Along with hundreds of others parents across Derry this weekend, I’ll be waiting on the postman tomorrow morning, because that’s the day the nursery places get allocated.
I’m new to this game as my three-year-old is my eldest, and I’m hoping beyond hope we get our first place.
It’s close to home, has a great track record, and every time we go past it my daughter begs, ‘Can I go there when I’m older mummy?’ It would break my heart to have to tell her ‘no’.
Every year, the usual argument is always thrown up; that it’s the kids with parents who don’t work who get the first choices, and many shout that it’s ‘just not fair’.
And because both my husband and I work, that puts us at a disadvantage when it comes to first choice preferences.
Of course, if my girl doesn’t get her first choice that’s the rant I’ll be sporting but I know deep down that the system has to work that way. Why?
Well, unfortunately Derry has one of the highest rates of deprivation in the country, and it’s proven that children from areas of poverty go to school unprepared - including an inability to go to the toilet independently, hold a pen, or communicate effectively.
But a decent nursery place can help rectify some of these problems.
A good nursery can bolster confidence and instill essential skills.
So I understand that there are children who may need the local nursery more than my daughter.
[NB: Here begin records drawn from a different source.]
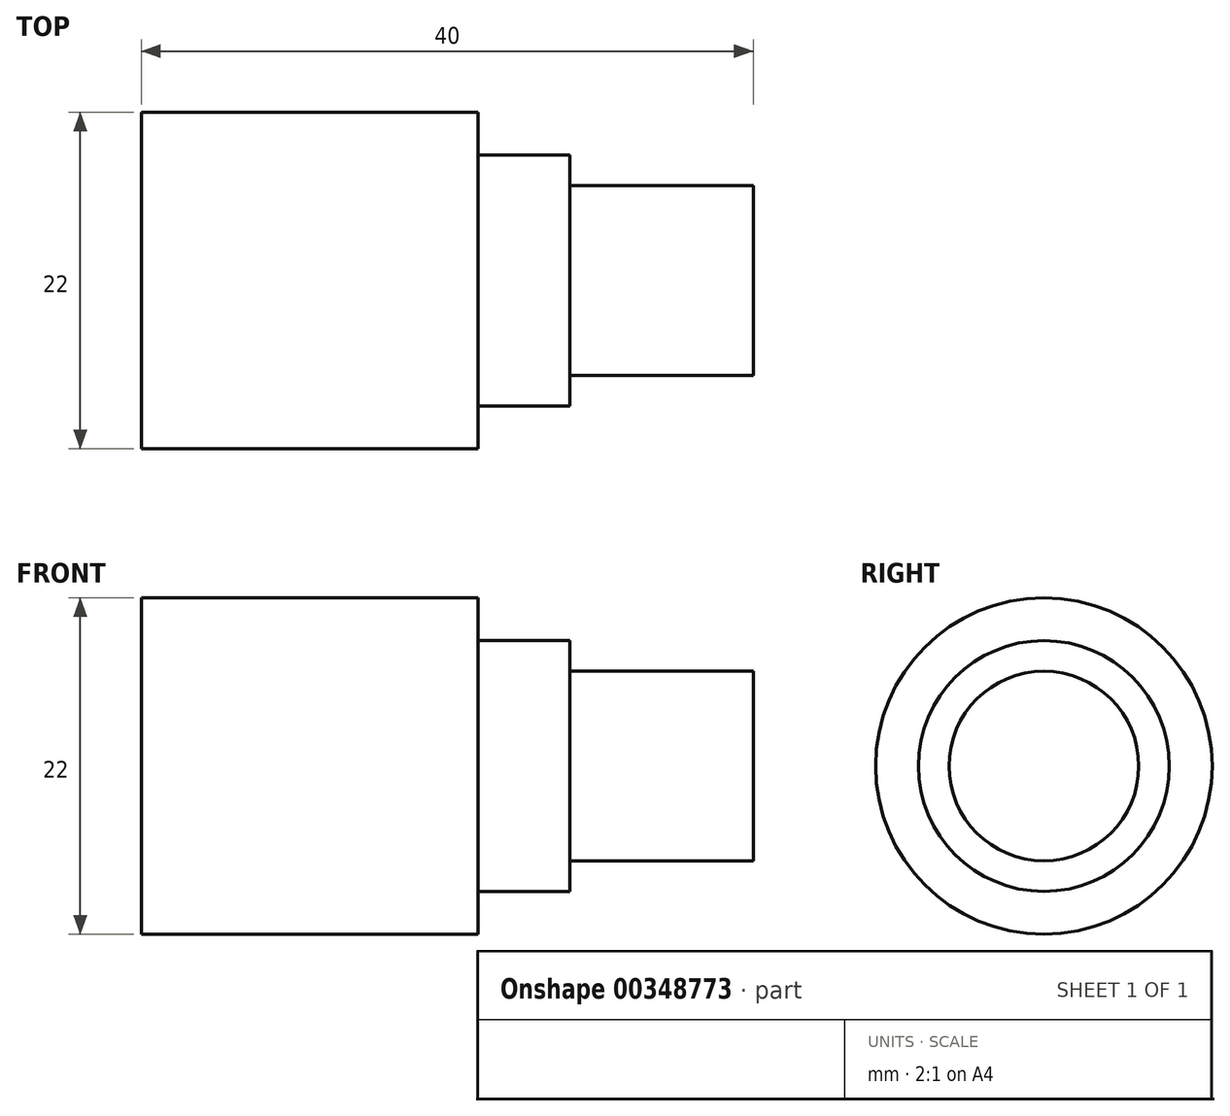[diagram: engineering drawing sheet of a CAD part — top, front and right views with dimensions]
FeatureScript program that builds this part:
annotation { "Feature Type Name" : "Feature", "Feature Type Description" : "" }
export const myFeature = defineFeature(function(context is Context, id is Id, definition is map)
    precondition{}
    {
        {
            var Q0;
            Q0=qCreatedBy(makeId("Top.planeOp"),FACE);
            var sketch = newSketch(context, id + "F0", { "sketchPlane" : qUnion([Q0])});
            skLineSegment(sketch, "E0", {"start": v(0, 0) * mm, "end": v(18, 0) * mm, "construction": true});
            skLineSegment(sketch, "E1", {"start": v(18, 0) * mm, "end": v(6, 0) * mm});
            skLineSegment(sketch, "E2", {"start": v(18, 0) * mm, "end": v(-22, 0) * mm, "construction": true});
            skSolve(sketch);
        }
        {
            var Q0;
            Q0=qCreatedBy(makeId("Right.planeOp"),FACE);
            var sketch = newSketch(context, id + "F1", { "sketchPlane" : qUnion([Q0])});
            skCircle(sketch, "E3", {"center": v(0, 0) * mm, "radius": 11 * mm});
            skCircle(sketch, "E4", {"center": v(0, 0) * mm, "radius": 8.2 * mm});
            skCircle(sketch, "E5", {"center": v(0, 0) * mm, "radius": 6.2 * mm});
            skSolve(sketch);
        }
        {
            var Q0;
            Q0 = qSketchRegion(id + "F1", true);
            var Q1;
            Q1=makeQuery(id+"F1.imprint","IMPRINT",FACE,{"disambiguationData":[TD([[makeQuery(id+"F1.imprint","IMPRINT",EDGE,{"derivedFrom":sQuery(id+"F1.wireOp",EDGE,"E5")}),1.0]])]});
            var Q2;
            Q2=makeQuery(id+"F1.imprint","IMPRINT",FACE,{"disambiguationData":[TD([[makeQuery(id+"F1.imprint","IMPRINT",EDGE,{"derivedFrom":sQuery(id+"F1.wireOp",EDGE,"E4")}),1.0]])]});
            var Q3;
            Q3=sQuery(id+"F0.wireOp",VERTEX,"E2.end");
            extrude(context, id + "F2", {"entities" : qUnion([Q0, Q1, Q2]), "endBound" : BoundingType.UP_TO_VERTEX, "oppositeDirection" : true, "endBoundEntityVertex" : qUnion([Q3]), "depth" : 25 * mm});
        }
        {
            var Q0;
            Q0=makeQuery(id+"F1.imprint","IMPRINT",FACE,{"disambiguationData":[TD([[makeQuery(id+"F1.imprint","IMPRINT",EDGE,{"derivedFrom":sQuery(id+"F1.wireOp",EDGE,"E5")}),1.0]])]});
            var Q1;
            Q1=sQuery(id+"F0.wireOp",VERTEX,"E2.start");
            extrude(context, id + "F3", {"entities" : qUnion([Q0]), "operationType" : NewBodyOperationType.ADD, "endBound" : BoundingType.UP_TO_VERTEX, "endBoundEntityVertex" : qUnion([Q1]), "depth" : 25 * mm});
        }
        {
            var Q0;
            Q0=makeQuery(id+"F1.imprint","IMPRINT",FACE,{"disambiguationData":[TD([[makeQuery(id+"F1.imprint","IMPRINT",EDGE,{"derivedFrom":sQuery(id+"F1.wireOp",EDGE,"E4")}),1.0]])]});
            var Q1;
            Q1=sQuery(id+"F0.wireOp",VERTEX,"E1.end");
            extrude(context, id + "F4", {"entities" : qUnion([Q0]), "operationType" : NewBodyOperationType.ADD, "endBound" : BoundingType.UP_TO_VERTEX, "endBoundEntityVertex" : qUnion([Q1]), "depth" : 25 * mm});
        }
        {
            var Q0;
            Q0=makeQuery(id+"F2.opExtrude","SWEPT_BODY",BODY,{"disambiguationData":[OSD([sQuery(id+"F1.wireOp",EDGE,"E3")])]});
            transform(context, id + "F5", {"entities" : qUnion([Q0]), "transformType" : TransformType.TRANSLATION_3D, "dx" : 22 * mm, "dy" : 0 * mm, "dz" : 0 * mm, "makeCopy" : false});
        }
    });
However, I know for a fact that the five choices that we’ve put beneath our first are also all over-subscribed.
That means the nursery we get allocated may not be one of those either. If that happens, I would have to trek my three-year-old aross the city every morning, into an area she doesn’t know, and away from the friends she has already made at playgroup.
That will be a hard pill to swallow.
Beacuse working parents, like me, are contibuting towards the economy and then the system discriminates against us.
Instead, someone that sits at home all day getting benefits ‘wins’.
But, we know that’s not right either because there are countless reasons why a family may be claiming Income Support and in Derry, jobs are not easily come by.
One things for sure, it doesn’t make me a better person just because I’m lucky enough to have a job.
That said, I really, really want that letter to say all the right things tomorrow.